On 2018-04-09 02:17 AM, Hannes Reinecke wrote:
On 04/09/2018 04:08 AM, Tim Walker wrote:
On Fri, Apr 6, 2018 at 11:09 AM, Douglas Gilbert <dgilb...@interlog.com> wrote:

On 2018-04-06 02:42 AM, Christoph Hellwig wrote:

On Fri, Apr 06, 2018 at 08:24:18AM +0200, Hannes Reinecke wrote:

Ah. Far better.
What about delegating FORMAT UNIT to the control LUN, and not
implementing it for the individual disk LUNs?
That would make an even stronger case for having a control LUN;
with that there wouldn't be any problem with having to synchronize
across LUNs etc.

It sounds to me like NVMe might be a much better model for this drive
than SCSI, btw :)

So you found a document that outlines NVMe's architecture! Could you
share the url (no marketing BS, please)?

And a serious question ... How would you map NVMe's (in Linux)
subsystem number, controller device minor number, CNTLID field
(Identify ctl response) and namespace id onto the SCSI subsystem's
h:c:t:l ?

Doug Gilbert

Hannes- yes, a drive system altering operation like FORMAT UNIT is
asking for a dedicated management port, as the NVMe folks apparently
felt. But what is the least painful endpoint type for LUN0?

I would probably use 'processor device' (ie type 3) as it's the least
defined, so you can do basically everything you like with it.
Possibly 'Enclosure Services' (type 0x0d) works, too, but then you have
to check with the SES spec if it allows the things you'd need.

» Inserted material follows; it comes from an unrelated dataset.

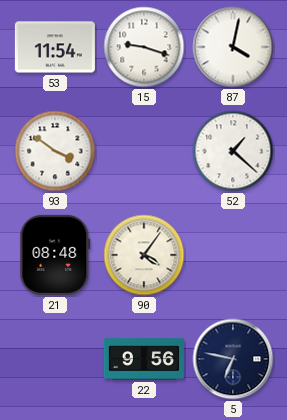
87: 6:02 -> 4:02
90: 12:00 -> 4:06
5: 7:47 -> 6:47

Processor device type (0x3) please. Then you are only required to support
the mandatory commands in SPC and that is not many. And then nothing
precludes you from implementing Start Stop Unit, Sanitize and/or Format
Unit on it. And as I pointed out earlier, you could even throw in a
copy manager (see SPC). Also as far as I know Linux, FreeBSD and Windows
will leave a Processor device type LU alone and just have a SCSI
pass-through device attached to it, and that is exactly what you want.
By default only root/administrator can open those pass-through devices.

If you chose SES type (0xd) then the Linux kernel ses driver (and the
FreeBSD equivalent) would attempt to attach to it before the user space
could countermand it (as things stand). And SES additionally makes the
at least one diagnostic page (0x0) mandatory. If it doesn't supply
any other SES dpages then those two drivers are going to get pretty
confused (which would be a good test for them). Also it could get
confusing from an administration point of view. I'm guessing many of
these Multi-Actuator SAS HDDs will end up in big enclosures. And
those enclosures most likely would present a SES device. Multiple dummy
enclosures within a real enclosure will look strange (especially as
SES already has a concept of a sub-enclosure).